THROUGH THESE examples I mean to make the point that neither meditation nor medication is uniformly beneficial in every case of mental suffering. Meditation practice can be enormously helpful or can contribute to the force of denial. There is a continuing ignorance in dharma circles of the benefits to be had from psychiatric treatments, just as there is a corresponding ignorance in traditional psychiatric circles of the benefits to be had from meditation practice.

In addition, there is an uncomfortable parallel in the history of psychoanalysis to the current prejudice against pharmacological treatments in dharma circles. Freud’s initial group of followers and adherents were the intellectual radicals of their day. Their excitement and faith in this new and profound method of treatment led them to embrace it as a panacea in much the same way that our contemporary avant-garde has embraced Buddhist practice. The daughter of Louis Comfort Tiffany, Dorothy Burlingham, a seminal New York figure of the early 1900s, for example, left her manic-depressive husband after his relentless and unending series of breakdowns and took her four young children to Vienna in 1925 to seek analysis with Freud. Eventually moving into the apartment below Freud’s, Dorothy Burlingham began a lifelong relationship with the Freud family that evolved into her living with Anna Freud for the rest of her life (she died in 1979). Anna Freud became her children’s analyst, but at least one of them, her son Bob, seems to have inherited the manic-depressive illness from his father. In a tragic story outlined by Ms. Burlingham’s grandson Michael John Burlingham in his book The Last Tiffany, Bob suffered from unmistakable manic and depressive episodes and died an early death at the age of fifty-four. So great was Anna Freud’s belief in psychoanalysis, however, that even when Lithium was discovered as an effective prophylactic treatment, she would not consider its use. He was only permitted treatment that lay within the parameters of Freudian ideology, an approach notoriously ineffective for his condition.

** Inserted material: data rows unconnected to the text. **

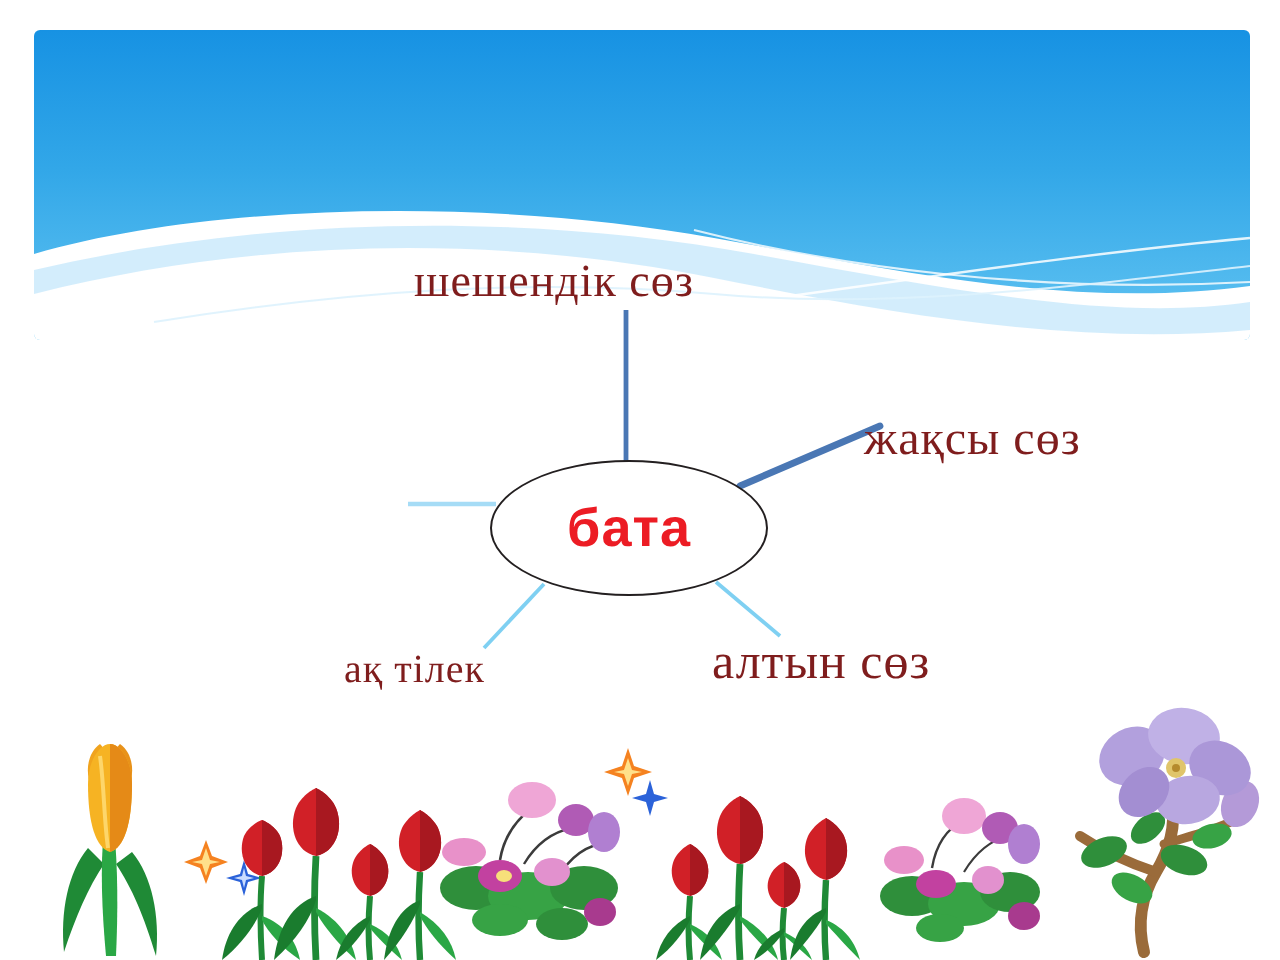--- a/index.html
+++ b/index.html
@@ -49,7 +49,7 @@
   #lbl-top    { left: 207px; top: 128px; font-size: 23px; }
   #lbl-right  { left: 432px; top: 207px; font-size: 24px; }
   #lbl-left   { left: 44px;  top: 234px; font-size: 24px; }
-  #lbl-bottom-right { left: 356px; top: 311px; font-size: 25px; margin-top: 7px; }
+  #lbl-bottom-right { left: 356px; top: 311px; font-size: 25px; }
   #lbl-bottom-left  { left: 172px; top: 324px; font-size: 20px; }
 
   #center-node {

There are undoubtedly dharma practitioners who are depriving themselves in the same way, out of a similar faith in the universality of their ideology. Such people would do well to remember the Buddha’s teachings of the Middle Path, especially his counsel against the search for happiness through self-mortification in different forms of asceticism, which he called “painful, unworthy, and unprofitable.” To suffer from psychiatric illness willfully, when treatment is mercifully available, is but a contemporary ascetic practice. The Buddha himself tried such ascetic practices, but gave them up. His counsel is worth keeping.

Note: All names, identifying characteristics, and other details of the case material in this article have been changed.